TASK DESCRIPTION =
Your task is to copy all of the data exactly.

PROVIDED RECORDS =
★ ★ ★ ★

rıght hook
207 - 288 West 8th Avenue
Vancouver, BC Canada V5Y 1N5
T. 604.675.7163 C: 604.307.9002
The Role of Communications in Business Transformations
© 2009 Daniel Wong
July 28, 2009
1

★ ★ ★ ★

THE COMPLETED TASK =
rıght hook
207 - 288 West 8th Avenue
Vancouver, BC Canada V5Y 1N5
T. 604.675.7163 C: 604.307.9002
The Role of Communications in Business Transformations
© 2009 Daniel Wong
July 28, 2009
1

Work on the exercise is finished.